Ketogenic diet acute illness management


  • Introduction

    Ketogenic Diets (KD) are recognised treatment options for some children with refractory epilepsy and all children with Glucose Transporter Type 1 Deficiency Syndrome (GLUT1 DS).  The Royal Children’s Hospital (RCH) offers three types of ketogenic diet: the classical, MCT diet (medium-chain triglyceride diet) or modified Atkins diet (MAD). The KD has some potential side effects but is generally well tolerated.  

    In many instances, childhood illnesses can be managed at home, however when a child on a KD becomes unwell the illness and its effect on the diet requires assessment. Appropriate management is important to avoid the effects of excessive ketosis and to also avoid loss of ketosis from administration of high carbohydrate containing products. Loss of ketosis can result in exacerbation of seizures. Children on a KD will usually require hospital review if they present with any of the following: 

    • vomiting and diarrhoea 
    • febrile illness,
    • increased seizures.

      Aim

      The aim of this guideline is to provide a framework for decision making in relation to the management of the unwell child on KD therapy.  

      Definition of terms 

      • Ketogenic Diet (KD): A very high fat, low carbohydrate, medically supervised diet used as a treatment option for some children with refractory epilepsy and all with GLUT1 DS.  The diet is calculated on an individual basis with specific dietary prescriptions for fat, protein and carbohydrate for each child. At RCH these diets are medically supervised by Neurology, Epilepsy Clinical Nurse Consultant and Ketogenic Diet dietitian.
      • Ketone bodies: Are water-soluble compounds that are produced when excessive amounts of fat are broken down for energy.  In some circumstances they are used as a source of energy in the heart and brain. 
      • Ketosis: a state in which the body is using ketones bodies by switching the body’s primary metabolism to a fat-based energy source rather than utilising glucose.
      • Oral Rehydration Solution (ORS): can be used to replace fluids and body salts. These solutions are composed of iso‐osmolar glucose electrolyte solution with base and citrate that is administered to treat dehydration. (eg GastrolyteTM, HYDRAlyteTM, PedialyteTM) https://www.ncbi.nlm.nih.gov/pmc/articles/PMC9464461/ 

      Assessment 

      There are three key factors to the assessment of a child on KD therapy who is acutely unwell presenting to hospital for management.  

      1)           Child’s medical status

      • What is causing the child to be unwell?
      • Note: Any child who is septic, vomiting blood or bile or has severe abdominal pain needs IMMEDIATE assessment by a Consultant or Senior Fellow.
      • Take capillary gases, electrolytes, calcium, magnesium, phosphate, urea, glucose 

      2)           Level of hydration.

      • Assess degree of dehydration from clinical signs and change in body weight (if recent weight available) as per RCH Dehydration guidelines.

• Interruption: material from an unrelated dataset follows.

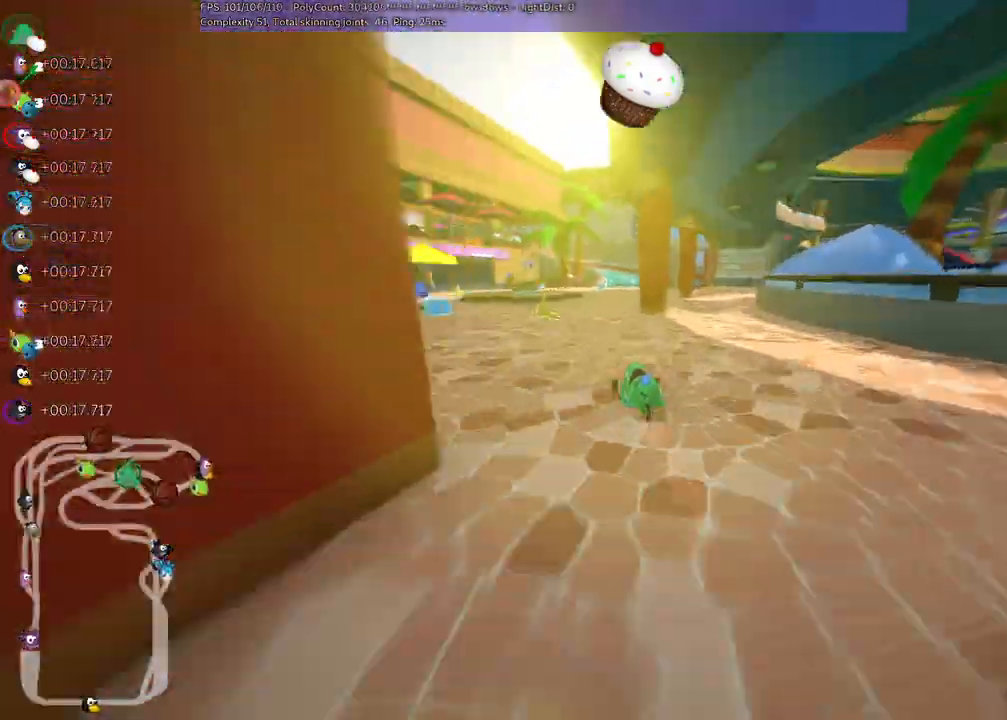
{"keys": ["right", "up"], "events": [[33, "left", "down"], [83, "left", "up"], [233, "right", "down"]]}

      3)           Assess  level of ketosis 

      • Measure serum ketone level (beta-hydroxybutyrate) by finger prick: usually maintained between 2.4-5.5mmol/L. 
      • Note that serum ketone levels above 5.5mmol/L are not necessarily concerning provided the child is not demonstrating clinical signs of excessive ketosis (see below).
      • Lower than usual levels of ketones are not a clinical concern and cannot be treated.
      • Families usually have a routine for measuring ketones when a child is well and will be able to report any changes.
      • Clinical signs of excessive ketosis include:
        • excessive fatigue or lethargy,
        • nausea,
        • vomiting,
        • very strong fruity smell on breath,
        • rapid panting/breathing,
        • an increased heart rate.

      Management of dehydration 

      https://www.rch.org.au/clinicalguide/guideline_index/Dehydration/

      Oral Rehydration

      • Increase frequency of usual KD fluids (may include water, Ketocal® in correct ratio and others, check with dietitian if suitable fluids are being provided).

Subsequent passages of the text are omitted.